SI-3 LHCb Weekly Review and Plans (PC)
————————————–
Nothing to report.

SI-4 Production Manager’s report (JC)
————————————-
No report submitted.

SI-5 Tier-1 Manager’s Report (AD)
———————————
– We have noticed that the CV17 storage nodes have been randomly rebooting. These nodes are not fully weighted up in Echo and further increases have been stopped while the problem is sorted out. A firmware update is being pushed out. Machines that have the new firmware appear to be fixed, but we are still gathering statistics. It should be noted that there has been no observed impact from the user perspective.

– On the 7th November, the first LHCb space token was migrated from Castor to Echo!! This is the FAILOVER space token which is used by jobs from other sites if their storage is down. The test jobs are succeeding.

– On the 7th November NA62 were successfully migrated to the new consolidated Castor tape instance.

– ATLAS are unable to get their jobs via singularity to work. We believe this is because they require privileged containers and we are currently only offering unprivileged ones. We would hope that ATLAS could improve their code.

– CMS AAA issue remains ongoing, but we believe the situation is improving.

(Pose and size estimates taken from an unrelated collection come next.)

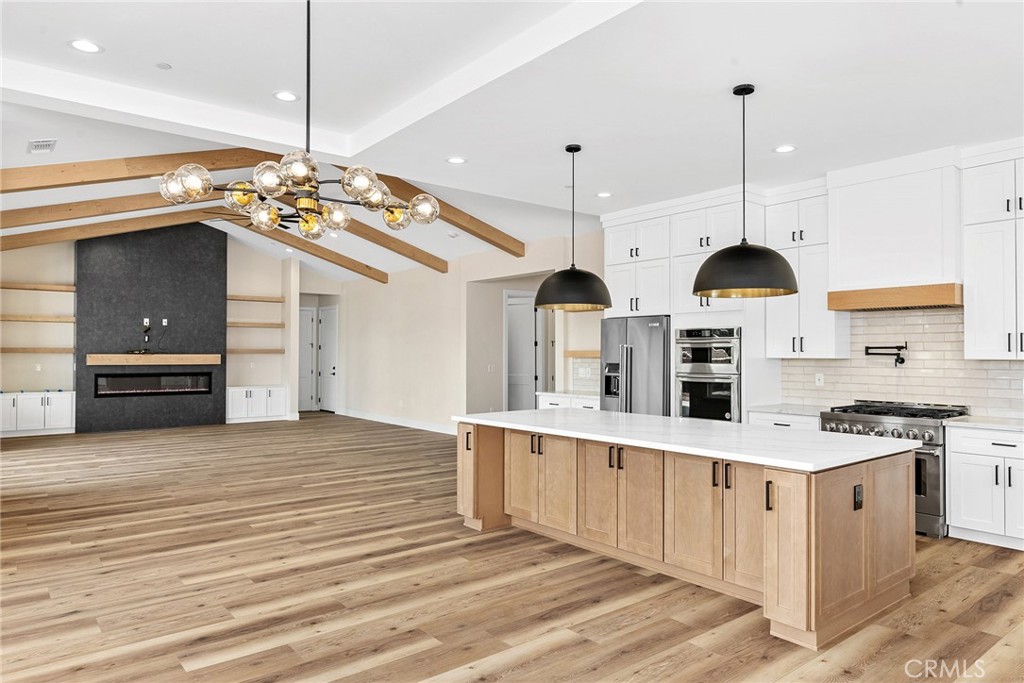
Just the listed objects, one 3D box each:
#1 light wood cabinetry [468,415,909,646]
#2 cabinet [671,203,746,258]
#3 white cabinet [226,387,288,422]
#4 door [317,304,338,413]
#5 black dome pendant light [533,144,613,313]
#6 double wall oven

We updated the XRootD version to fix a known bug on Friday and the amount of red in the SAM tests dropped over the weekend.

SI-6 LCG Management Board Report of Issues (DB)
———————————————–
No MB and nothing to report.

SI-7 External Contexts (PC)
———————————
Nothing to report.

REVIEW OF ACTIONS
=================
644.4: AD will progress capture of funds for Dirac with Mark Wilkinson. (Update: funding from DIRAC. AS has emailed Mark. They are now using it more heavily. Could use the money for tape, but have to be careful not to buy tape we won’t use. May be better charging later rather than during this FY? AD will now progress. 08/10/18 – Leicester are producing a PO for tapes and will send to AD to produce an invoice). Ongoing.
667.2 PG will do h/w planning before next OC to provide OC with details of shortfall in funds. (Update: PG will check the OSC minutes for details and cover with GR). Ongoing.
678.2: DK to finalise the Security, Trust and Identity background document by mid October. (Update: DK and David Crooks have been working on this and it is nearly complete) Ongoing.
678.3: AD to finalise the Tier1 background document, including tape strategy by end September. (Update: Almost complete and will circulate current iteration for comment). Ongoing.
678.5: JC to finalise the Storage background document by end September.
(UPDATE: 17 October meeting with Tony Medland & DB and PC will attend. This is almost complete and awaiting a few minor elements to be worked in ñ GR will upload into Googledocs for info). Ongoing.
684.1: PG will contact the owners of risks who were absent from today’s PMB to confirm they are satisfied with the decisions taken on the risk register. Done.

ACTIONS AS OF 12.11.18
======================
644.4: AD will progress capture of funds for Dirac with Mark Wilkinson. (Update: funding from DIRAC. AS has emailed Mark. They are now using it more heavily. Could use the money for tape, but have to be careful not to buy tape we won’t use. May be better charging later rather than during this FY? AD will now progress. 08/10/18 – Leicester are producing a PO for tapes and will send to AD to produce an invoice). Ongoing.
667.2 PG will do h/w planning before next OC to provide OC with details of shortfall in funds. (Update: PG will check the OSC minutes for details and cover with GR). Ongoing.
678.2: DK to finalise the Security, Trust and Identity background document by mid October. (Update: DK and David Crooks have been working on this and it is nearly complete) Ongoing.
678.3: AD to finalise the Tier1 background document, including tape strategy by end September. (Update: Almost complete and will circulate current iteration for comment). Ongoing.
678.5: JC to finalise the Storage background document by end September.
(UPDATE: 17 October meeting with Tony Medland & DB and PC will attend. This is almost complete and awaiting a few minor elements to be worked in ñ GR will upload into Googledocs for info). Ongoing.